The spec requires the fields to be exactly named username and password, and to be sent as form fields, not JSON.
With Form you can declare the same configurations as with Body (and Query, Path, Cookie), including validation, examples, an alias (e.g. user-name instead of username), etc.
Info
Form is a class that inherits directly from Body.
Tip
To declare form bodies, you need to use Form explicitly, because without it the parameters would be interpreted as query parameters or body (JSON) parameters.
The way HTML forms (<form></form>) sends the data to the server normally uses a "special" encoding for that data, it's different from JSON.
FastAPI will make sure to read that data from the right place instead of JSON.
Technical Details
Data from forms is normally encoded using the "media type" application/x-www-form-urlencoded.
But when the form includes files, it is encoded as multipart/form-data. You'll read about handling files in the next chapter.
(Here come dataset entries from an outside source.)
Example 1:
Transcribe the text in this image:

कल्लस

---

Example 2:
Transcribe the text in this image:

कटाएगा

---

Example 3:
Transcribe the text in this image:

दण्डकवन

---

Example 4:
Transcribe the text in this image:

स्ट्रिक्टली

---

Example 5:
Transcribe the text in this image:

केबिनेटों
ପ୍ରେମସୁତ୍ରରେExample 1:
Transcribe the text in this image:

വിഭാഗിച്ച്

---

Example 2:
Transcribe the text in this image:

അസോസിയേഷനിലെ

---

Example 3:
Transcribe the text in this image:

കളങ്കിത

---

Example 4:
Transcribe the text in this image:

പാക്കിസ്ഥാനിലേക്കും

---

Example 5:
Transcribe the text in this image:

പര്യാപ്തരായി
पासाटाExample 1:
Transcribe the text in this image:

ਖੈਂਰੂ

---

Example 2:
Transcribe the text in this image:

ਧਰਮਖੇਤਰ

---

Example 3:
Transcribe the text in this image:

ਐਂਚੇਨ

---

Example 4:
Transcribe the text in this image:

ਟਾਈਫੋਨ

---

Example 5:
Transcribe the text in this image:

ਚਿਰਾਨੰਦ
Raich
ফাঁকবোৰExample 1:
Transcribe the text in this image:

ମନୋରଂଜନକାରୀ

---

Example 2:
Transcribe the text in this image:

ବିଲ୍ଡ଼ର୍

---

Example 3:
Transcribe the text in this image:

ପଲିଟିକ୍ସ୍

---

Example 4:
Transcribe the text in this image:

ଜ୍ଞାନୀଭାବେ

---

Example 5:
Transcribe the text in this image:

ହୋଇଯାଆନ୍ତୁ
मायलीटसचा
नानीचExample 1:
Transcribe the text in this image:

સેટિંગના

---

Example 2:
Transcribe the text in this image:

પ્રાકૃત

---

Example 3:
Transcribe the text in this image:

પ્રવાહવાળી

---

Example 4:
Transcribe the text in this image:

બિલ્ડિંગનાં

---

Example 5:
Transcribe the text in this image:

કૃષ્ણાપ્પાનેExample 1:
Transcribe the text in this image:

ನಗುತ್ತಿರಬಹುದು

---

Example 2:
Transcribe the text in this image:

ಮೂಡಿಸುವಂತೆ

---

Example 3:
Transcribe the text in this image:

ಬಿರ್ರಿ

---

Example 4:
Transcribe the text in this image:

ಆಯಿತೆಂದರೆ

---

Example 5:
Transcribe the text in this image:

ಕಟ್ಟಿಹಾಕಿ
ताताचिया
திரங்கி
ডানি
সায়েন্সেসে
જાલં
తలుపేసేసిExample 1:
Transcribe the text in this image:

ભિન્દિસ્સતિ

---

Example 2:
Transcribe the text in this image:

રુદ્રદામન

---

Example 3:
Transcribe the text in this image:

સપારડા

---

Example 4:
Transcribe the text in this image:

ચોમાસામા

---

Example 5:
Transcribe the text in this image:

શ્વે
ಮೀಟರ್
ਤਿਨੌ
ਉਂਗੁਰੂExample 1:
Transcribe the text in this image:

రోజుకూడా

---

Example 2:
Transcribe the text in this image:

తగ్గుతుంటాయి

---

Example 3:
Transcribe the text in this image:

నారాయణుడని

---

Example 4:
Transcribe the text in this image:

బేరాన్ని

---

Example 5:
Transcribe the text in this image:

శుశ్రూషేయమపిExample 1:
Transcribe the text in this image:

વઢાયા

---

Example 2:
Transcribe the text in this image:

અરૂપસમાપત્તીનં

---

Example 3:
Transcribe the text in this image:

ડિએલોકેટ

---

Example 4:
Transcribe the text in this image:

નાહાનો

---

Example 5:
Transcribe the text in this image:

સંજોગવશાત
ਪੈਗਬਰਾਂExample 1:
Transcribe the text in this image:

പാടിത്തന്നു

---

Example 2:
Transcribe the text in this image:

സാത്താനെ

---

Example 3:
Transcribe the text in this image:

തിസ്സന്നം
If you want to read more about these encodings and form fields, head to the MDN web docs for POST.
Warning
You can declare multiple Form parameters in a path operation, but you can't also declare Body fields that you expect to receive as JSON, as the request will have the body encoded using application/x-www-form-urlencoded instead of application/json.
This is not a limitation of FastAPI, it's part of the HTTP protocol.